In some businesses revenue may be called sales, turnover, fees receivable or premiums receivable while costs may sometimes be called expenses.
I’m going to be using sales and costs as my standard terms during this course.
It is important to appreciate that profit is a flow over time.
A statement “Profit is 100,000 pounds or dollars” is meaningless.
The statement “The profit for the month is 100,000” is not the same as “the profit for the year is 100,000”.
It’s obvious but I’ve heard plenty of examples of miscommunication and confusion between people talking about profit for the month, quarter and year.
There are also different levels of profit which mean different things in the Profit & Loss Account (link).
Gross Profit is usually sales minus the costs of sales (or cost of goods sold or COGS for short). This can be an important measure but we will see in the next module, Gross Profit can be very loosely defined and lose its relevance.
Operating Profit is the profit left over after deducting all the normal costs of a business but not the costs of financing.
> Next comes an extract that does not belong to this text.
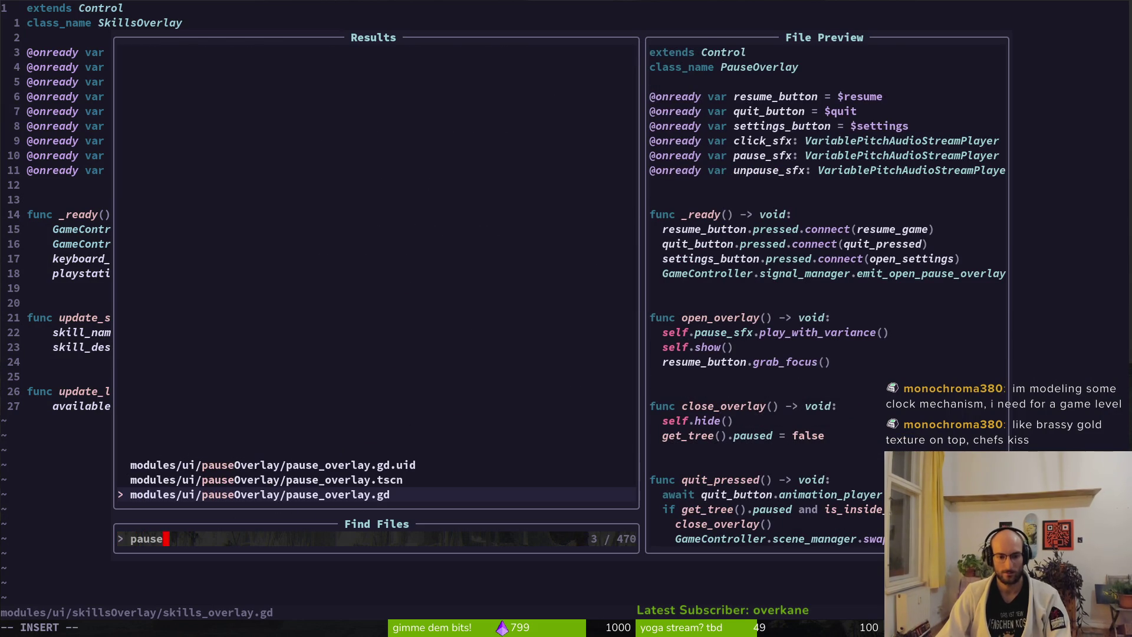
pyautogui.press('ctrl+x')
It allows comparisons across businesses that are independent of their finance structure and can therefore be useful for investors.
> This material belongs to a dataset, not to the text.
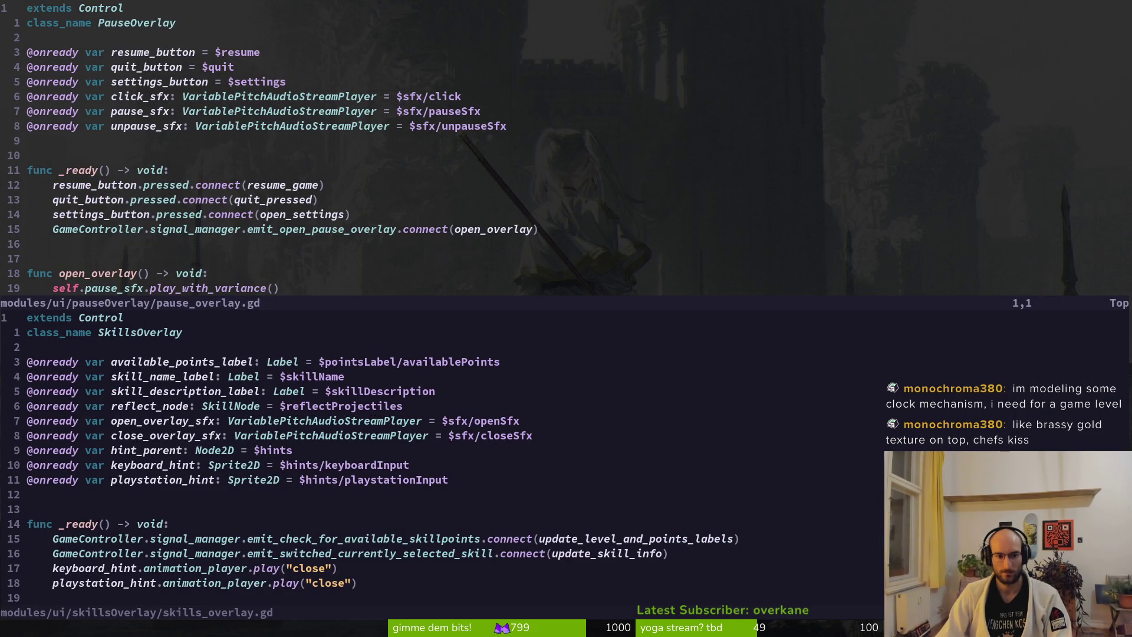
# Step: Copy the open-pause-overlay connect line from pause_overlay.gd's _ready
pyautogui.press('j')
pyautogui.press('j')
pyautogui.press('j')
For public companies, Operating Profit also often reported before and after what I call “funnies” and what are more correctly known as exceptional items.
When I was Finance Director of a manufacturing business in the early nineties, we had a fire in the factory.
In that afternoon we made more profit from the insurance claim – because of the difference between the book value of the assets destroyed and how much we could claim back – than we did in six months of trading.
The profit from the insurance claim was an exceptional item – it was big and not expected to happen again.
To include it in our normal trading profits would have given the wrong impression of our performance. We’d have been fooling ourselves and everyone else who saw our accounts.
The next important definition is Profit Before Tax. This is the profit after interest charges and any exceptional items have been deducted but before business taxes have been applied.
The profit at the bottom of the Profit & Loss Account is the Profit After Tax.
This is the amount left to increase the wealth of the shareholders, either by reinvesting in the business or to be taken out as dividends.